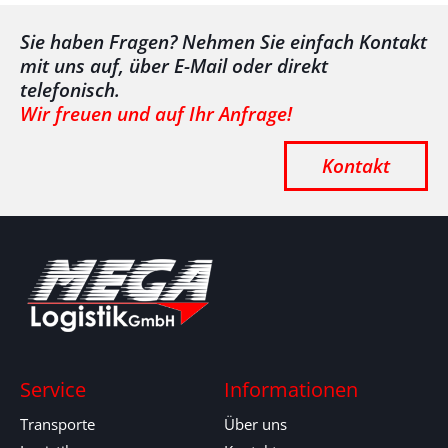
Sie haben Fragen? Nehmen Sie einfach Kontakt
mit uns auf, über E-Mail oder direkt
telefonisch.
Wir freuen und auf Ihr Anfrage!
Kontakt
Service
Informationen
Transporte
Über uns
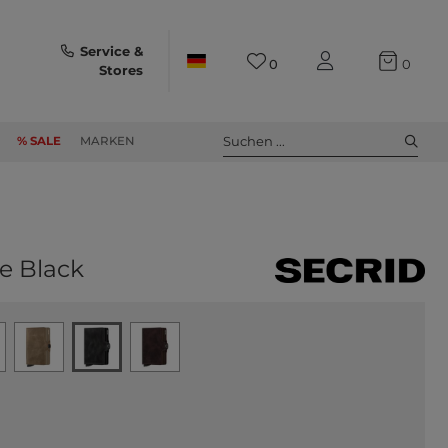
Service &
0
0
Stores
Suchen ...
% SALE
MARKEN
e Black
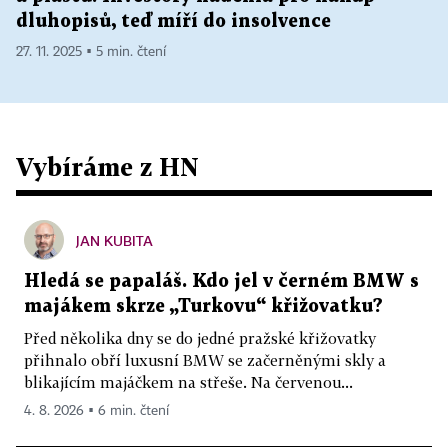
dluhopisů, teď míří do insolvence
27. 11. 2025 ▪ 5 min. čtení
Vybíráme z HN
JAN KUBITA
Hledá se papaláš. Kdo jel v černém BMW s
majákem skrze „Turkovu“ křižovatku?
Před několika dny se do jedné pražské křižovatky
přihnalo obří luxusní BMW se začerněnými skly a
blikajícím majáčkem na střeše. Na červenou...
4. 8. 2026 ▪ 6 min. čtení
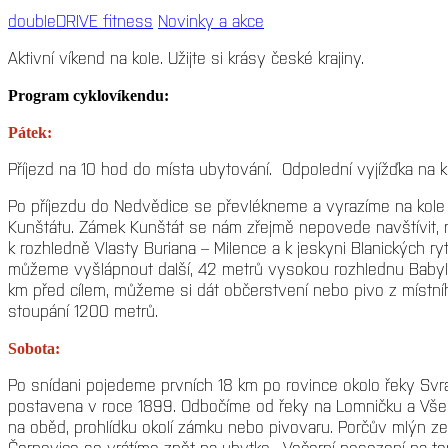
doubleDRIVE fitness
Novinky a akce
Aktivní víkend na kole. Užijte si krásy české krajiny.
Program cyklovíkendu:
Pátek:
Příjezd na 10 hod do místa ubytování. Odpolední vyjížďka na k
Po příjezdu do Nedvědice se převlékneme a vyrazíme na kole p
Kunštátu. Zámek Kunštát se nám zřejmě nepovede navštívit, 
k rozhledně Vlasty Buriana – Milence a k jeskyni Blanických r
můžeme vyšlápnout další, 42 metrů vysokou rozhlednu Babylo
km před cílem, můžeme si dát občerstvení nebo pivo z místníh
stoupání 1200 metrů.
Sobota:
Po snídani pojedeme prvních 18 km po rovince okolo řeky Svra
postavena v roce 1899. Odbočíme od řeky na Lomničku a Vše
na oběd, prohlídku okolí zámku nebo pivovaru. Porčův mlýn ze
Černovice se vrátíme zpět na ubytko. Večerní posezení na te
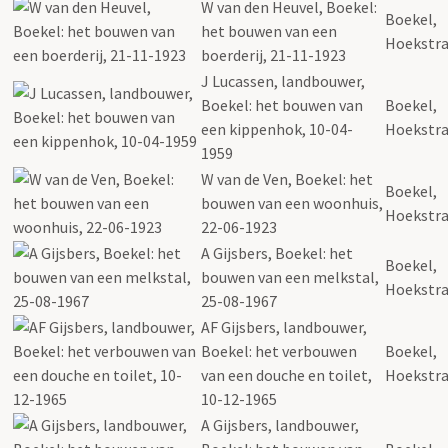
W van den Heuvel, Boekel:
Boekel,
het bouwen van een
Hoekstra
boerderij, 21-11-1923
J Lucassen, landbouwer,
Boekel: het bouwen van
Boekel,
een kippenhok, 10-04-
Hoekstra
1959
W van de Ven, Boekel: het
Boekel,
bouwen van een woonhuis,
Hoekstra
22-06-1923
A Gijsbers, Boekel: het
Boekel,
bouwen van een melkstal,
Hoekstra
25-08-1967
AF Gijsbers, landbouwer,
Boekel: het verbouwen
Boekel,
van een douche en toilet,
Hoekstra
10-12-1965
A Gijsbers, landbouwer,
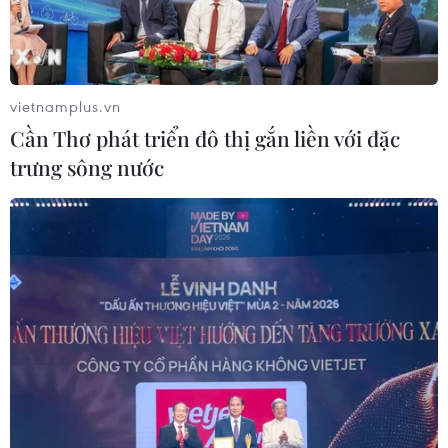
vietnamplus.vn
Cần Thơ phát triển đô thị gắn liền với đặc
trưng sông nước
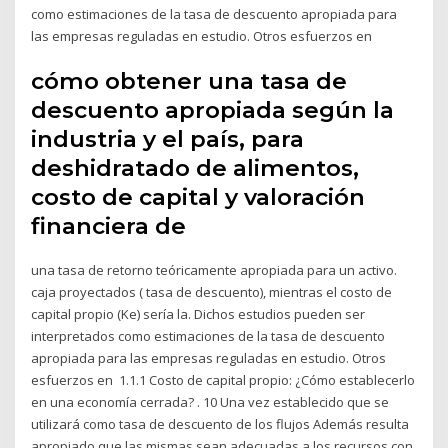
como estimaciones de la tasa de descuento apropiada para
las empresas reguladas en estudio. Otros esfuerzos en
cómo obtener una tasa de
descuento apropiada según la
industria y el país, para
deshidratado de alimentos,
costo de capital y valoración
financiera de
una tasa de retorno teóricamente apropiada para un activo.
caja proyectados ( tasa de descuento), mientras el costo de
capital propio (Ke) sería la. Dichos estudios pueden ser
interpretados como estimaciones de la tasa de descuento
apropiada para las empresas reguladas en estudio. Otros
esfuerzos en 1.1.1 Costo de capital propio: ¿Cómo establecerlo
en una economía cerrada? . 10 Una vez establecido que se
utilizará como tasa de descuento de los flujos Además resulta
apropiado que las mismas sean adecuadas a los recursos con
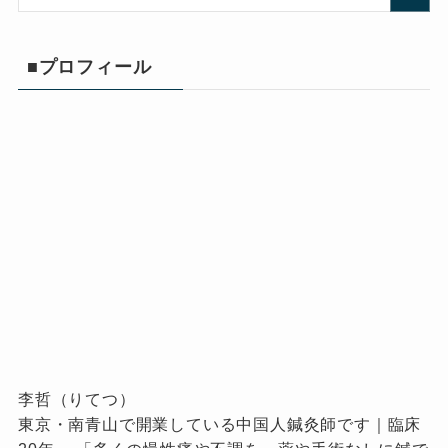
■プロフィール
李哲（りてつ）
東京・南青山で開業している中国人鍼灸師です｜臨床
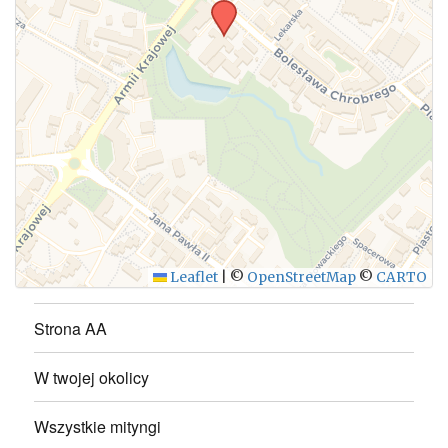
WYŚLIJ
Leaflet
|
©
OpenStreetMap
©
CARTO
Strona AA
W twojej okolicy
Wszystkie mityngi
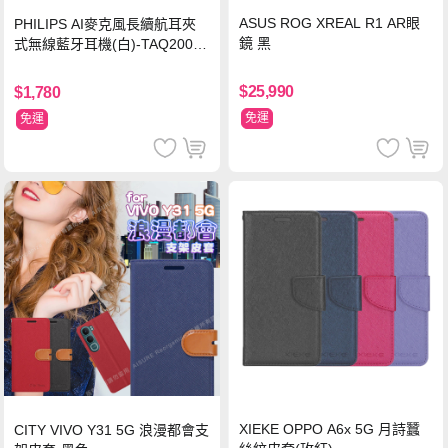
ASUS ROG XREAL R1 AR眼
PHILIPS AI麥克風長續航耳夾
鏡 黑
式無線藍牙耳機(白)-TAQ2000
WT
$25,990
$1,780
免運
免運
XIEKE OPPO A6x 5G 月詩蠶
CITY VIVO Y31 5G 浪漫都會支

──────

DIRECTIONS FOR THIS TASK ::
Extract each line from the entries above that contains the word "propio".

TASK RESULT ::
capital propio (Ke) sería la. Dichos estudios pueden ser
esfuerzos en 1.1.1 Costo de capital propio: ¿Cómo establecerlo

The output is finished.